Chart comprehension data
-*-

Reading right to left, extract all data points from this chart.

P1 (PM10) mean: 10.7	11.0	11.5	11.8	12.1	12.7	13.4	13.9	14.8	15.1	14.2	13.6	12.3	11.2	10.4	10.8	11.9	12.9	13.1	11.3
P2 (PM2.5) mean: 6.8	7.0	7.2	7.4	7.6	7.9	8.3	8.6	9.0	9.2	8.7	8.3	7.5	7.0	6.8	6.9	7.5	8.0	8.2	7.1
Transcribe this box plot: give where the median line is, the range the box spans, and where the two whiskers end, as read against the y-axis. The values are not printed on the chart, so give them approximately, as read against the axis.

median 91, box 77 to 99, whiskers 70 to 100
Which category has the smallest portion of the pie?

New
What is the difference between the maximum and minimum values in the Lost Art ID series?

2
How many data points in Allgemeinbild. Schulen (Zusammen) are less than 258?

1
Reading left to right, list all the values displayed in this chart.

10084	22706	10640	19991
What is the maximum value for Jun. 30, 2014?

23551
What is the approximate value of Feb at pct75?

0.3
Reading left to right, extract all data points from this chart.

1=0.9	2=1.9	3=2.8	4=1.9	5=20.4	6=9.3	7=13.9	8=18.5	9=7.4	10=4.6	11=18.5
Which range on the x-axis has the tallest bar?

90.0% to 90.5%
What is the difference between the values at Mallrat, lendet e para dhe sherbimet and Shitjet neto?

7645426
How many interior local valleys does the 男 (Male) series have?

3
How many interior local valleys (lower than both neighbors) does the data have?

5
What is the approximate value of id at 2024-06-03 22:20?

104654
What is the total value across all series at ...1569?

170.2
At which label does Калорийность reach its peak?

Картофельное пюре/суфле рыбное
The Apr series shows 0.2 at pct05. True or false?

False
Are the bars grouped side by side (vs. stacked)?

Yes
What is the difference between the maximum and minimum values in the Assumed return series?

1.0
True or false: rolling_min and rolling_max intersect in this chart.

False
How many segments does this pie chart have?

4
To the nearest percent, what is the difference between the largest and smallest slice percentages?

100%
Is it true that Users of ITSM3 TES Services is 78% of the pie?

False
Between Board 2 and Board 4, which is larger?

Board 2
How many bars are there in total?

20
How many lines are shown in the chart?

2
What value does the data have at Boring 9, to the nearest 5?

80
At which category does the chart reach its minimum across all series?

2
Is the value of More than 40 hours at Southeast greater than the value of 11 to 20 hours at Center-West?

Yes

-*-

_Problem statement_
Rewrite every nonblank line of the items above as a numbered list, omitting the blank lines.

_Solution for this task_
1. Reading right to left, extract all data points from this chart.
2. P1 (PM10) mean: 10.7	11.0	11.5	11.8	12.1	12.7	13.4	13.9	14.8	15.1	14.2	13.6	12.3	11.2	10.4	10.8	11.9	12.9	13.1	11.3
3. P2 (PM2.5) mean: 6.8	7.0	7.2	7.4	7.6	7.9	8.3	8.6	9.0	9.2	8.7	8.3	7.5	7.0	6.8	6.9	7.5	8.0	8.2	7.1
4. Transcribe this box plot: give where the median line is, the range the box spans, and where the two whiskers end, as read against the y-axis. The values are not printed on the chart, so give them approximately, as read against the axis.
5. median 91, box 77 to 99, whiskers 70 to 100
6. Which category has the smallest portion of the pie?
7. New
8. What is the difference between the maximum and minimum values in the Lost Art ID series?
9. 2
10. How many data points in Allgemeinbild. Schulen (Zusammen) are less than 258?
11. 1
12. Reading left to right, list all the values displayed in this chart.
13. 10084	22706	10640	19991
14. What is the maximum value for Jun. 30, 2014?
15. 23551
16. What is the approximate value of Feb at pct75?
17. 0.3
18. Reading left to right, extract all data points from this chart.
19. 1=0.9	2=1.9	3=2.8	4=1.9	5=20.4	6=9.3	7=13.9	8=18.5	9=7.4	10=4.6	11=18.5
20. Which range on the x-axis has the tallest bar?
21. 90.0% to 90.5%
22. What is the difference between the values at Mallrat, lendet e para dhe sherbimet and Shitjet neto?
23. 7645426
24. How many interior local valleys does the 男 (Male) series have?
25. 3
26. How many interior local valleys (lower than both neighbors) does the data have?
27. 5
28. What is the approximate value of id at 2024-06-03 22:20?
29. 104654
30. What is the total value across all series at ...1569?
31. 170.2
32. At which label does Калорийность reach its peak?
33. Картофельное пюре/суфле рыбное
34. The Apr series shows 0.2 at pct05. True or false?
35. False
36. Are the bars grouped side by side (vs. stacked)?
37. Yes
38. What is the difference between the maximum and minimum values in the Assumed return series?
39. 1.0
40. True or false: rolling_min and rolling_max intersect in this chart.
41. False
42. How many segments does this pie chart have?
43. 4
44. To the nearest percent, what is the difference between the largest and smallest slice percentages?
45. 100%
46. Is it true that Users of ITSM3 TES Services is 78% of the pie?
47. False
48. Between Board 2 and Board 4, which is larger?
49. Board 2
50. How many bars are there in total?
51. 20
52. How many lines are shown in the chart?
53. 2
54. What value does the data have at Boring 9, to the nearest 5?
55. 80
56. At which category does the chart reach its minimum across all series?
57. 2
58. Is the value of More than 40 hours at Southeast greater than the value of 11 to 20 hours at Center-West?
59. Yes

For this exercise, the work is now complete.